(Input data Opens)

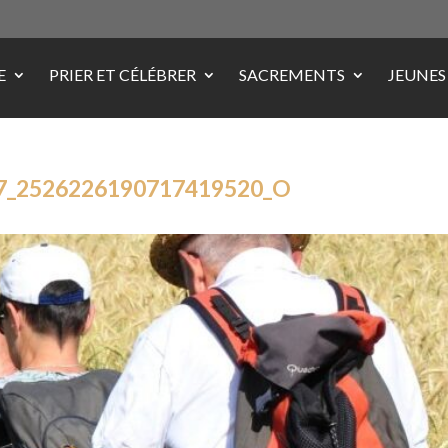
E
PRIER ET CÉLÉBRER
SACREMENTS
JEUNES
7_2526226190717419520_O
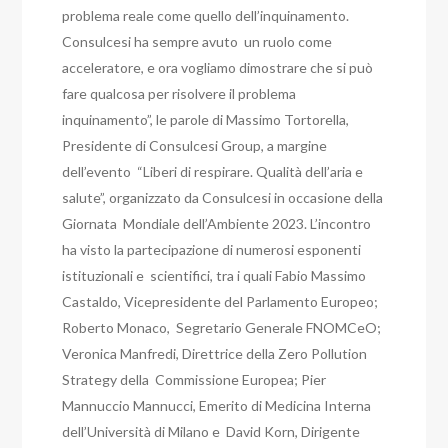
problema reale come quello dell’inquinamento.
Consulcesi ha sempre avuto un ruolo come
acceleratore, e ora vogliamo dimostrare che si può
fare qualcosa per risolvere il problema
inquinamento”, le parole di Massimo Tortorella,
Presidente di Consulcesi Group, a margine
dell’evento “Liberi di respirare. Qualità dell’aria e
salute”, organizzato da Consulcesi in occasione della
Giornata Mondiale dell’Ambiente 2023. L’incontro
ha visto la partecipazione di numerosi esponenti
istituzionali e scientifici, tra i quali Fabio Massimo
Castaldo, Vicepresidente del Parlamento Europeo;
Roberto Monaco, Segretario Generale FNOMCeO;
Veronica Manfredi, Direttrice della Zero Pollution
Strategy della Commissione Europea; Pier
Mannuccio Mannucci, Emerito di Medicina Interna
dell’Università di Milano e David Korn, Dirigente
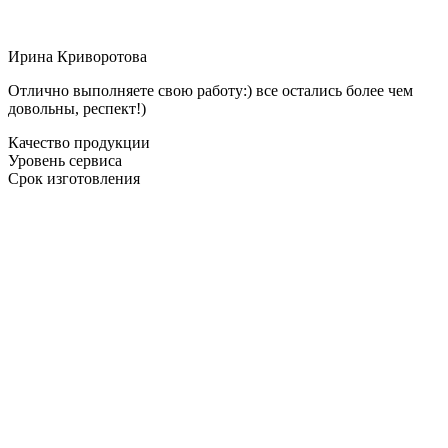
Ирина Криворотова
Отлично выполняете свою работу:) все остались более чем
довольны, респект!)
Качество продукции
Уровень сервиса
Срок изготовления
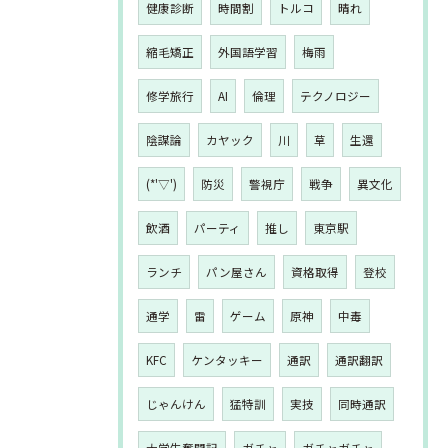
健康診断
時間割
トルコ
晴れ
縮毛矯正
外国語学習
梅雨
修学旅行
AI
倫理
テクノロジー
陰謀論
カヤック
川
草
生還
(*'▽')
防災
警視庁
戦争
異文化
飲酒
パーティ
推し
東京駅
ランチ
パン屋さん
資格取得
登校
通学
雷
ゲーム
原神
中毒
KFC
ケンタッキー
通訳
通訳翻訳
じゃんけん
猛特訓
実技
同時通訳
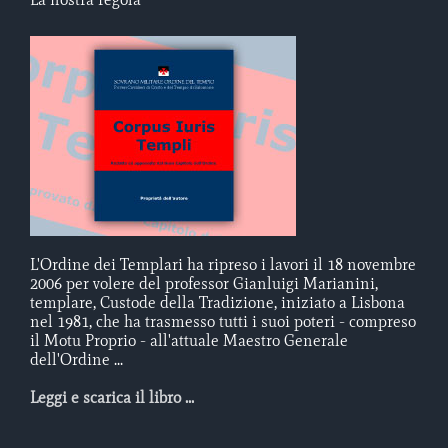
L'Ordine dei Templari ha ripreso i lavori il 18 novembre
2006 per volere del professor Gianluigi Marianini,
templare, Custode della Tradizione, iniziato a Lisbona
nel 1981, che ha trasmesso tutti i suoi poteri - compreso
il Motu Proprio - all'attuale Maestro Generale
dell'Ordine ...
Leggi e scarica il libro ...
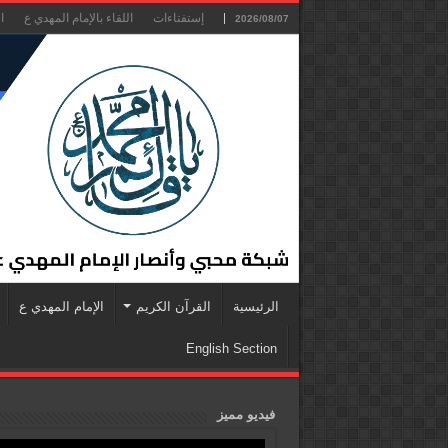
إستفتاءات
اللقاء بالإمام المهدي ع
ا
2026/08/07
الرئيسية
القرآن الكريم
الإمام المهدي ع
English Section
فيديو مميز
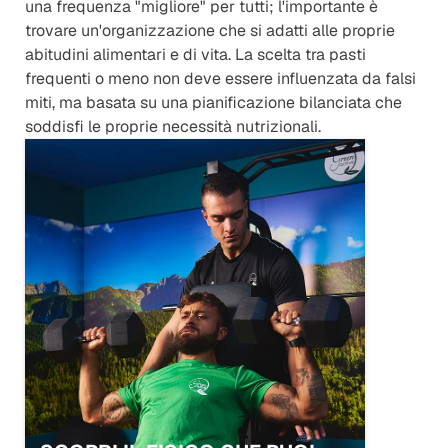
una frequenza "migliore" per tutti; l'importante è 
trovare un'organizzazione che si adatti alle proprie 
abitudini alimentari e di vita. La scelta tra pasti 
frequenti o meno non deve essere influenzata da falsi 
miti, ma basata su una pianificazione bilanciata che 
soddisfi le proprie necessità nutrizionali.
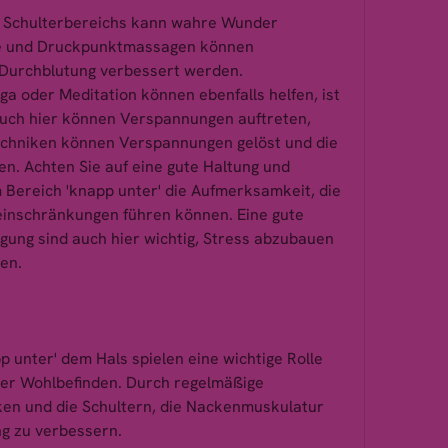
 Schulterbereichs kann wahre Wunder 
fe und Druckpunktmassagen können 
Durchblutung verbessert werden. 
 oder Meditation können ebenfalls helfen, ist 
uch hier können Verspannungen auftreten, 
hniken können Verspannungen gelöst und die 
. Achten Sie auf eine gute Haltung und 
Bereich 'knapp unter' die Aufmerksamkeit, die 
nschränkungen führen können. Eine gute 
ung sind auch hier wichtig, Stress abzubauen 
en.
 unter' dem Hals spielen eine wichtige Rolle 
er Wohlbefinden. Durch regelmäßige 
en und die Schultern, die Nackenmuskulatur 
ng zu verbessern.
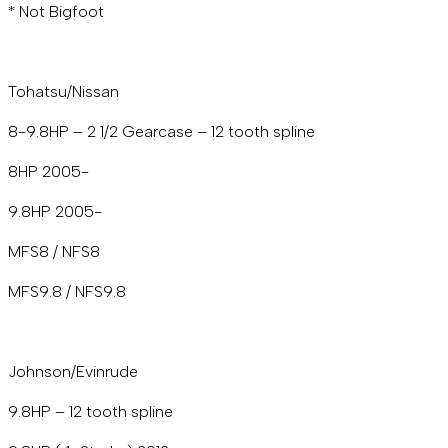
* Not Bigfoot
Tohatsu/Nissan
8-9.8HP – 2 1/2 Gearcase – 12 tooth spline
8HP 2005-
9.8HP 2005-
MFS8 / NFS8
MFS9.8 / NFS9.8
Johnson/Evinrude
9.8HP – 12 tooth spline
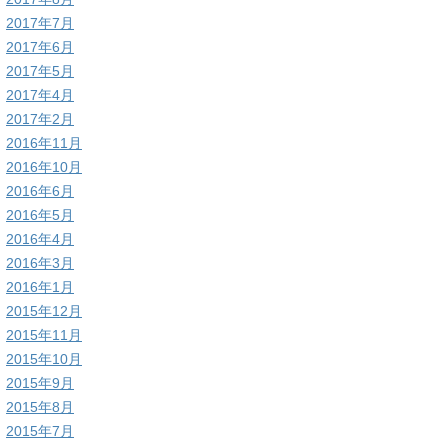
2017年7月
2017年6月
2017年5月
2017年4月
2017年2月
2016年11月
2016年10月
2016年6月
2016年5月
2016年4月
2016年3月
2016年1月
2015年12月
2015年11月
2015年10月
2015年9月
2015年8月
2015年7月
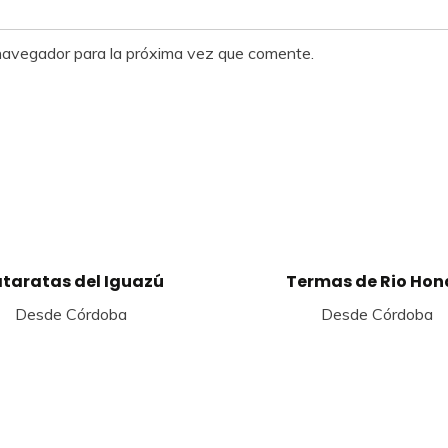
 navegador para la próxima vez que comente.
Este
taratas del Iguazú
Termas de Rio Ho
o
producto
tiene
Desde Córdoba
Desde Córdoba
múltiples
s.
variantes.
Las
s
opciones
se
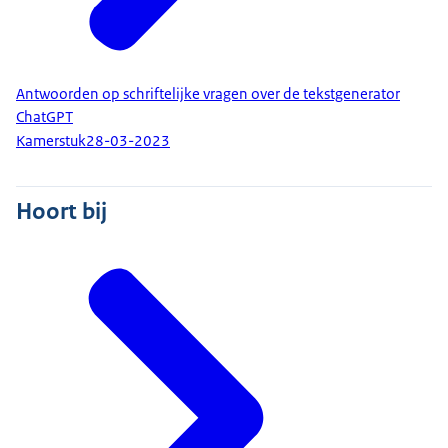
Antwoorden op schriftelijke vragen over de tekstgenerator
ChatGPT
Kamerstuk
28-03-2023
Hoort bij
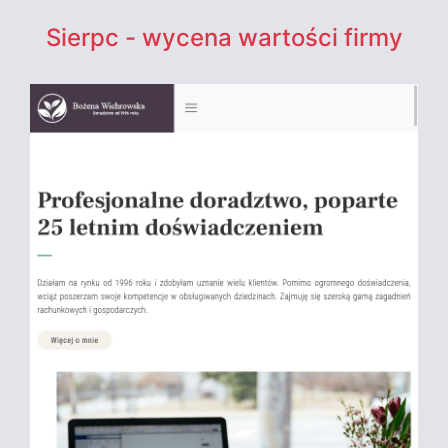
Sierpc - wycena wartości firmy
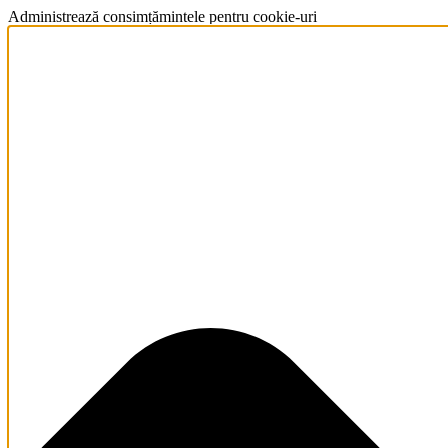
Administrează consimțămintele pentru cookie-uri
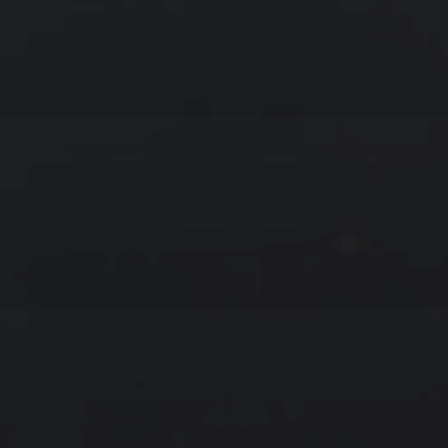
友情链接
拍摄者及地点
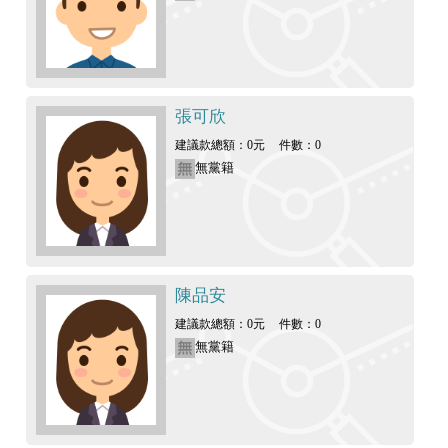
張可欣
建議款總額：0元
件數：0
無黨籍
陳品安
建議款總額：0元
件數：0
無黨籍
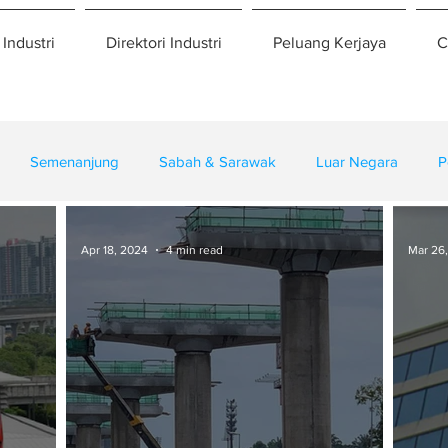
 Industri
Direktori Industri
Peluang Kerjaya
C
Semenanjung
Sabah & Sarawak
Luar Negara
P
eselamatan
Pembangunan
Training
Apr 18, 2024
4 min read
Mar 26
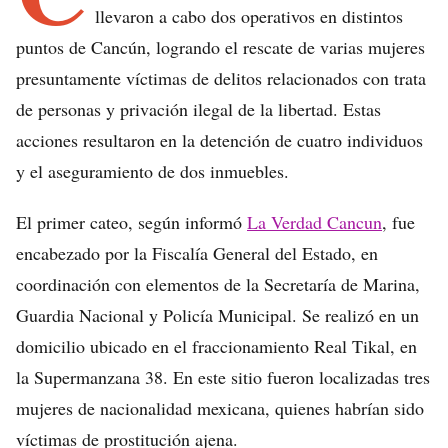
llevaron a cabo dos operativos en distintos
puntos de Cancún, logrando el rescate de varias mujeres
presuntamente víctimas de delitos relacionados con trata
de personas y privación ilegal de la libertad. Estas
acciones resultaron en la detención de cuatro individuos
y el aseguramiento de dos inmuebles.
El primer cateo, según informó
La Verdad Cancun
, fue
encabezado por la Fiscalía General del Estado, en
coordinación con elementos de la Secretaría de Marina,
Guardia Nacional y Policía Municipal. Se realizó en un
domicilio ubicado en el fraccionamiento Real Tikal, en
la Supermanzana 38. En este sitio fueron localizadas tres
mujeres de nacionalidad mexicana, quienes habrían sido
víctimas de prostitución ajena.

(Input data Closes)

The reply is a bare number: how many lines above include "Verspannungen".

2